The technical project focuses on designing and developing a pop-up GPU scheduler that improves access to shared GPU resources in small-scale environments. GPUs are powerful but expensive, and many students and researchers rely on a single shared device. Current tools like command-line schedulers are difficult for beginners to use and can often lead to inefficient usage or unfair access. The proposed system introduces a web-based interface where users can log in, submit jobs, and view the status of the GPU in real time. Jobs are executed inside Docker containers to ensure safety and prevent conflicts between users. The scheduler uses a simple priority-based queue to determine job order while enforcing limits to prevent one user from monopolizing the GPU . Both user testing and system performance testing were used to evaluate the system. In user testing, participants compare the scheduler interface to traditional command-line tools, measuring how easily they can submit and run jobs. System testing checks how well the scheduler can handle multiple jobs at once and keep things running smoothly even when the system is under heavy load. Surveys and interviews are also used to measure user understanding and perceived fairness. The results show that a simple, visual interface improves accessibility and helps users better understand how resources are allocated. By making scheduling behavior more transparent, the system not only improves efficiency but also increases user trust and fairness in shared computing environments.

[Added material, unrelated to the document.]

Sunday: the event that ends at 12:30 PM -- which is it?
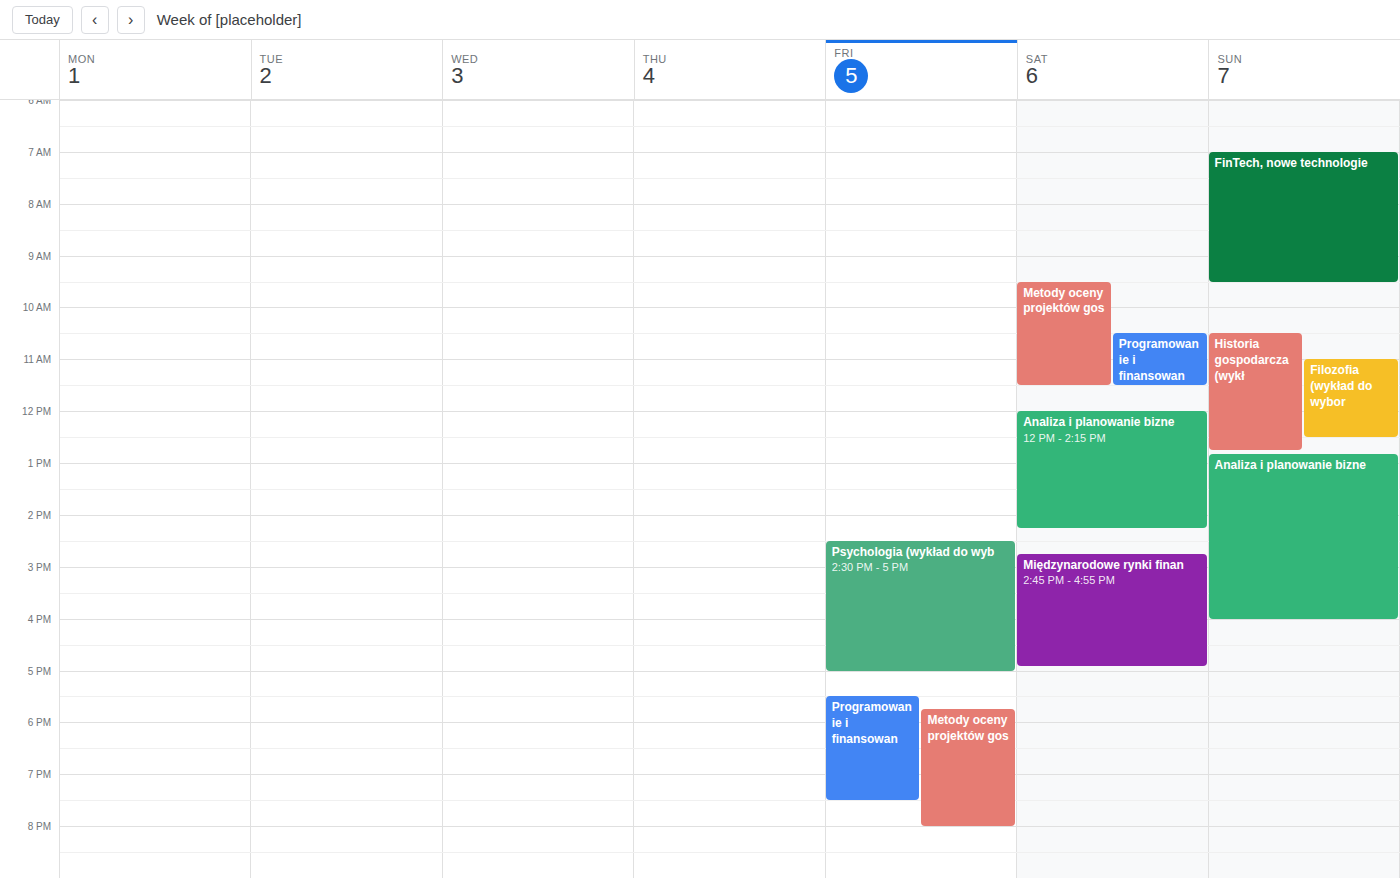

The STS research project examines how dynamic and algorithmic pricing in grocery markets affects consumer perceptions of fairness. Traditional pricing systems present the same price to all consumers, which creates a sense of stability and fairness. However, algorithmic pricing introduces systems that can adjust prices in real time based on factors such as demand, location, or purchasing behavior. This can lead to situations where different consumers pay different prices for the same product without knowing it. Consumers often view this as unfair, especially when it involves essential goods like food . The study analyzes evidence from academic research, policy reports, and real world examples to understand how these systems operate and how consumers respond to them. A key finding is that fairness depends not only on the price itself, but also on whether consumers understand how prices are determined. When pricing systems are opaque, consumers feel a loss of control and are more likely to distrust retailers. The project uses Actor Network Theory to explain that pricing outcomes are shaped by interactions between multiple actors, including algorithms, companies, consumers, and regulators. These interactions create systems where power and information are unevenly distributed. While dynamic pricing can improve efficiency and help businesses respond to market changes, it can also increase inequality and reduce trust if it is not transparent or well-regulated. The research shows the importance of communication, data privacy protections, and policy oversight in maintaining fairness.
Together, these projects show that the success of modern automated systems depends on more than just technical performance. In both GPU scheduling and algorithmic pricing, systems must be designed with attention to fairness, transparency, and user experience. A system that is efficient but difficult to understand or perceived as unfair will not be widely accepted or effective in practice. This work contributes to a deeper understanding of how technical design choices interact with social factors such as trust and accessibility.